Single by David Bowie

from the album Stage
- B-side: "Art Decade"; "Ziggy Stardust";
- Released: 17 November 1978
- Recorded: Either Philadelphia, 28/29 April; Providence, Rhode Island, 5 May or Boston, 6 May 1978
- Genre: Art rock
- Length: 1:52 (Low version) 3:28 (Stage version)
- Label: RCA Victor
- Songwriters: David Bowie; George Murray; Dennis Davis;
- Producer: Tony Visconti

David Bowie singles chronology
| "Beauty and the Beast" (1978) | "Breaking Glass" (1978) | "Boys Keep Swinging" (1979) |

= Breaking Glass (song) =

Song by David Bowie

"Breaking Glass" is a song by the English singer-songwriter David Bowie. It was co-written by Bowie, bassist George Murray and drummer Dennis Davis in September 1976. Originally a track on Bowie's eleventh studio album Low (1977), a reworked version of the song was a regular on the Isolar II Tour. A live version from that tour was used as the lead track on a 7-inch EP to promote his second live album, Stage in 1978. The EP reached number 54 on the UK Singles Chart in December 1978.

In the US, the track "Star" was chosen as the lead track for the live EP (with "What in the World" and "Breaking Glass" as B-sides), but failed to chart, while in Japan, "Soul Love" was released to promote Stage (with "Blackout" as the B-side).

Bowie performed "Breaking Glass" on his Isolar II, Serious Moonlight, Outside, Heathen, and A Reality tours.

== Lyrics ==
The original song was uncompromising even by Lows standards. The fractured lyrics are, like several songs written during Bowie's stay in Berlin, introspective of his dark, drug-filled period living in America in 1975–1976. Its lyrics, when written out, look potentially more like a paragraph than a song, and when separated into phrases, the song has a disjointed feeling. The song is short, less than two minutes, with only one verse.

The lines "Don't look at the carpet; I drew something awful on it" refer to Bowie's practice of drawing the tree of life on the floor during that period, as he was interested in Aleister Crowley and Hermetic Qabalah at the time.

== Track listing ==
1. "Breaking Glass" (David Bowie, Dennis Davis, George Murray) – 3:28
2. "Art Decade" (Bowie) – 3:10
3. "Ziggy Stardust" (Bowie) – 3:32

== Personnel ==
- David Bowie – vocals, production
- Carlos Alomar – lead guitar
- Ricky Gardiner – rhythm guitar
- George Murray – bass
- Dennis Davis – drums
- Brian Eno – Minimoog synthesizer
- Tony Visconti – production

== Live versions ==
- A spring 1978 live version recorded on the Isolar II Tour was released on Stage and on the above-mentioned single.

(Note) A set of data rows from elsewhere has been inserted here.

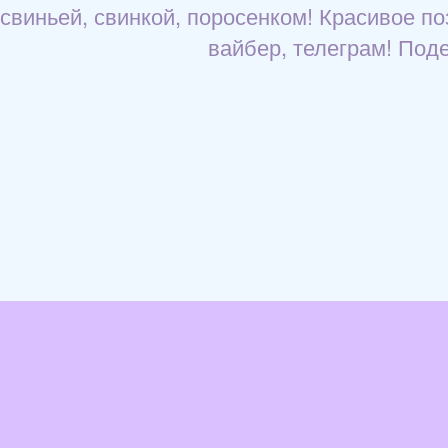
свиньей, свинкой, поросенком! Красивое по
вайбер, телеграм! Поде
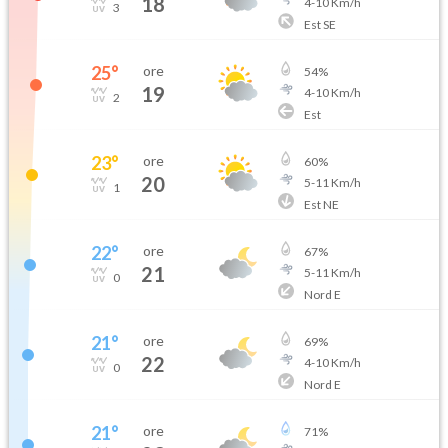
18
4
-
10
Km/h
3
Est SE
25
°
ore
54
%
19
4
-
10
Km/h
2
Est
23
°
ore
60
%
20
5
-
11
Km/h
1
Est NE
22
°
ore
67
%
21
5
-
11
Km/h
0
Nord E
21
°
ore
69
%
22
4
-
10
Km/h
0
Nord E
21
°
ore
71
%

This live version was also released as the B-side of the single "Star" in 1978. A summer 1978 performance from the same tour was included on Welcome to the Blackout, released in 2018.
- A live performance during the Serious Moonlight Tour, filmed on 12 September 1983, was included on the Serious Moonlight concert video (1984) and the identically-named live album included with the Loving the Alien (1983–1988) box set (2018) and released separately in 2019.
- Two separate live recordings of the song, performed during Bowie's 1995–96 Outside Tour, appear on the live albums Ouvre le Chien (Live Dallas 95) (2020) and No Trendy Réchauffé (Live Birmingham 95) (2020).
- A November 2003 live version recorded on the A Reality Tour was released on the A Reality Tour album, in 2010.

== Other releases ==
- The song appeared on the following compilations:
- Chameleon (Holland 1979) (studio version)
- The Best of Bowie (1980) (1978 live version)
- Sound + Vision box set (1989) (1978 live version)
- The Best of David Bowie 1974/1979 (1998) (studio version)
- The Platinum Collection (2005/2006) (studio version)
- It was released as a picture disc in the RCA Life Time picture disc set.
- An extended version of the studio recording of the song, originally released as a single in Australia, was made available in digital and CD formats for the first time in 2017, on Re:Call 3, part of the A New Career in a New Town (1977–1982) compilation.